_Texte d'étude_.
=-=-=-=-=

Une bonne partie de cette richesse se trouve hors de portée. Après deux voyages, de quatre mois chacun, Colocho parvient à réaliser une entrevue de deux heures en créole, avec aisance. Mais sa soif reste incomplète. « Beaucoup d’informations sur Haïti sont produites et partagées en français. Apprendre cette langue devient nécessaire si je veux passer beaucoup plus de temps et travailler dans le pays. »
Les mots, français, permettent ici de construire des ponts vers le passé, de mieux appréhender le présent. Un présent parsemé de contradictions. « C’est le pays le plus inégalitaire que j’ai jamais visité », déclare Colocho, sur un ton enjoué. « Vous vous rendez à Pétion-Ville, vous verrez beaucoup de voitures de luxe. Mais à d’autres endroits du pays, vous constaterez que beaucoup de gens ne peuvent pas manger. Pourtant, ces gens partagent le même territoire. »
Une domination similaire
Ces observations, Marcela Colocho les met en perspective. Le Salvador prend son indépendance de l’Espagne en 1821, s’intègre de force dans le Premier Empire mexicain, rejoint la République fédérale de l’Amérique centrale avant de devenir une nation souveraine en 1841. Six millions d’habitants habitent la région hier connue pour la production de cacao, l’indigo ou le café. Comme Haïti, El Salvador fait face à la pauvreté, l’inégalité et les violences de gangs.
Ce pays entretient une relation compliquée avec les États-Unis d’Amérique. En 2001, ses dirigeants adoptent le dollar comme monnaie officielle, en remplacement du colón. Mais les habitants n’oublient pas le rôle qu’ont joué les USA dans la guerre civile de 1980 qui opposait des révolutionnaires de gauche contre des oligarques supportés par les États-Unis, et qui maintenaient les paysans dans l’ignorance et la pauvreté. Plus de 75 000 Salvadoriens trouveront la mort.

=-=-=-=-=

_Consigne A_. Recopiez à l'identique toutes les lignes de la liste ci-dessous.

=-=-=-=-=

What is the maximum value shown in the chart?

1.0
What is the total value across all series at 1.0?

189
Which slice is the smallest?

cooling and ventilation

=-=-=-=-=

_Consigne B_. Réécrivez le passage du texte d'étude qui commence aux mots « Ce pays entretient » et s'achève après « trouveront la mort. », en y substituant « peso » à « colón ».

_Réponse rédigée A_.
What is the maximum value shown in the chart?

1.0
What is the total value across all series at 1.0?

189
Which slice is the smallest?

cooling and ventilation

_Réponse rédigée B_.
Ce pays entretient une relation compliquée avec les États-Unis d’Amérique. En 2001, ses dirigeants adoptent le dollar comme monnaie officielle, en remplacement du peso. Mais les habitants n’oublient pas le rôle qu’ont joué les USA dans la guerre civile de 1980 qui opposait des révolutionnaires de gauche contre des oligarques supportés par les États-Unis, et qui maintenaient les paysans dans l’ignorance et la pauvreté. Plus de 75 000 Salvadoriens trouveront la mort.